Four-way talks on the crisis in Ukraine ended with an accord aimed at taking the first steps toward de-escalating the conflict, after Russian President Vladimir Putin said he hopes he won’t have to send in troops.
The agreement was announced after talks in Geneva today between Russian Foreign Minister Sergei Lavrov, his Ukrainian counterpart, Andriy Deshchytsia, U.S. Secretary of State John Kerry and Catherine Ashton, the European Union’s foreign-policy chief. Their session lasted more than six hours, longer than scheduled. Kerry said Russia, which the U.S. and its European allies accuse of stoking the conflict, must start implementing the deal within days.
“The Geneva meeting on the situation in Ukraine agreed on initial concrete steps to de-escalate tensions and restore security for all citizens,” the four said in a joint statement. “All sides must refrain from any violence, intimidation, or provocative actions.”
The U.S. and its European allies have threatened to ratchet up sanctions on Russia, their former Cold War enemy, if it doesn’t act to calm the situation in eastern Ukraine. Pro-Russian separatists have seized government buildings and NATO estimates 40,000 Russian troops are massed on the border.

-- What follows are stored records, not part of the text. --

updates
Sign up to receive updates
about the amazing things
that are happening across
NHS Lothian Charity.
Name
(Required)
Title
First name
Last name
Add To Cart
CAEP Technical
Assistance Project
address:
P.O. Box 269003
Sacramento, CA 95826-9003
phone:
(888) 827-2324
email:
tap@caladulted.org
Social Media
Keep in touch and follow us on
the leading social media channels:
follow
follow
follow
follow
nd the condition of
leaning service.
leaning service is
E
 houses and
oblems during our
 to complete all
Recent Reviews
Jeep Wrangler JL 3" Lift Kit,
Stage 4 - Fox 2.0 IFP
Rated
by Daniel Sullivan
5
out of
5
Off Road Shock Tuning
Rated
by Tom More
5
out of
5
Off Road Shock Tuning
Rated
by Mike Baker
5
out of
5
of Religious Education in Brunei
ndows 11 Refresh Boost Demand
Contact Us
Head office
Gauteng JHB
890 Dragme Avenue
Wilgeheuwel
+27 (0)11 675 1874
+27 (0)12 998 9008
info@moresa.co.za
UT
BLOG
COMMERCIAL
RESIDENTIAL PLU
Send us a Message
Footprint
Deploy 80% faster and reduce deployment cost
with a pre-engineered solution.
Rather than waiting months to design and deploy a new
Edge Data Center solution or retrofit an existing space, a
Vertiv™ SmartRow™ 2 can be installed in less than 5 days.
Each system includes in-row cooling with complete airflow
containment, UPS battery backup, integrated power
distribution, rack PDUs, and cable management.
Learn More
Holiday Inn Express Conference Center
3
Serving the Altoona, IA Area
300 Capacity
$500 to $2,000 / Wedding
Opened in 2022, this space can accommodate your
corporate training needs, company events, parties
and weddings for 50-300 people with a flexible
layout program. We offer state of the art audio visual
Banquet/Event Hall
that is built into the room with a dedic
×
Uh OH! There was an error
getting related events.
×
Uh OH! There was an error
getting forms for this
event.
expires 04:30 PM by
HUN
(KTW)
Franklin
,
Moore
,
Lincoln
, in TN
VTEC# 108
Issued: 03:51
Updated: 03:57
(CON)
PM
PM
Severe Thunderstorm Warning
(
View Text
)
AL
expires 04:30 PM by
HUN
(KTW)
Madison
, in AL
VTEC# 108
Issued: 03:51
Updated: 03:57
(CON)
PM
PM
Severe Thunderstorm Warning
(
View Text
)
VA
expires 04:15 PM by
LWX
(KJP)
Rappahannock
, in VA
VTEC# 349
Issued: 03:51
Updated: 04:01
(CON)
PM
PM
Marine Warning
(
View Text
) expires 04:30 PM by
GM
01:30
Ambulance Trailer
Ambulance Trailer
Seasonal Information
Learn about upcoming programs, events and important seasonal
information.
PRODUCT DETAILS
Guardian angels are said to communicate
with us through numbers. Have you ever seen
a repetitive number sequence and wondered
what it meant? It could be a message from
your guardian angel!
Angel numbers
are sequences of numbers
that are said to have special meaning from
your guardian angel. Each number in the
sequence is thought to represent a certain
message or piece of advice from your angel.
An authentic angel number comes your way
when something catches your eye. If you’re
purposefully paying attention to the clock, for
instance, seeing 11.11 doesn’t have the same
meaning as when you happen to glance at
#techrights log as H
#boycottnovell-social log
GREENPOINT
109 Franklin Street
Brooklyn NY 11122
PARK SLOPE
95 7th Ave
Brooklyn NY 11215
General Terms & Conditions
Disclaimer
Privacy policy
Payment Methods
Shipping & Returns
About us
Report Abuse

U.S. President Barack Obama said he remains skeptical about concrete results coming from the agreement, while adding that there remains a possibility that diplomacy can de-escalate the situation.
“I don’t think we can be sure of anything at this point,” Obama said at a White House news conference. “We’re not going to know whether, in fact, there’s follow-through on these statements for several days.”